**WHAT IS BEING ASKED**
Please copy the blog post from "He thinks he's" up to and including "rules (in progress).", swapping "comics" for "cartoons".

Start of TEXT EXCERPT

Monday, January 12, 2009

I hope you are happy, SugarButtons

He thinks he's so cute with his chick quiz. I would just like to point out this tagging nonsense took valuable time that *could* have been used for drawing more Argghhh-onauts comics. Just sayin' ...

1. Link to the person who tagged you. TUTTLE!
2. Post rules (in progress).
3. List 6 non-important tidbits about yourself.
4. Tag 6 random people.
5. Announce the joy that has just crashed into their lives by posting a comment on their blog.
6. Let victims know their lives have been made just a little more interesting, and make sure that they understand a certain Tuttleish individual is responsible (I added that part myself ...)

Considering the aforementioned Tuttle already tagged most of the people I know I'm going to ignore that part, because if you invoke recursive tagging on the Blogosphere it creates a collapsing spiral in the space-time continuum and you wouldn't want THAT, believe me.

Okay, six non-important pieces of trivia:
- I can recite poetry in Middle English. Big hit at parties.
- Tha Gaelig na Alba accam.
- I was born with a sort of backup appendix.
- I have never broken a bone (long may the trend continue!)
- I have a medical excuse not to eat beets (yay!)

End of TEXT EXCERPT
Start of DATA FOR REVIEW

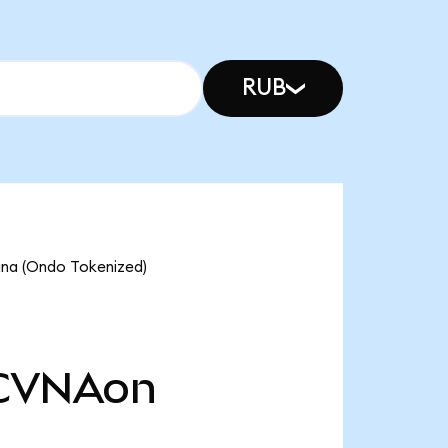
RUB
ana (Ondo Tokenized)
CVNAon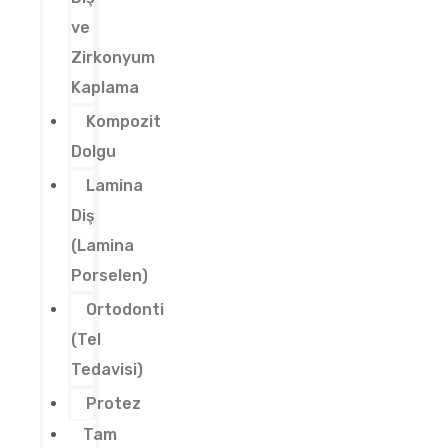
ve
Zirkonyum
Kaplama
Kompozit
Dolgu
Lamina
Diş
(Lamina
Porselen)
Ortodonti
(Tel
Tedavisi)
Protez
Tam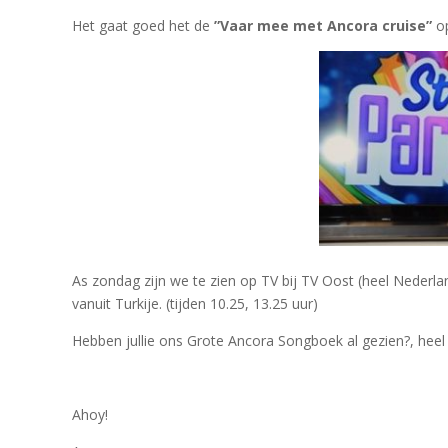
Het gaat goed het de
”Vaar mee met Ancora cruise”
op
As zondag zijn we te zien op TV bij TV Oost (heel Nederl
vanuit Turkije. (tijden 10.25, 13.25 uur)
Hebben jullie ons Grote Ancora Songboek al gezien?, heel
Ahoy!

End of DATA FOR REVIEW

**ANSWER SECTION**
He thinks he's so cute with his chick quiz. I would just like to point out this tagging nonsense took valuable time that *could* have been used for drawing more Argghhh-onauts cartoons. Just sayin' ...

1. Link to the person who tagged you. TUTTLE!
2. Post rules (in progress).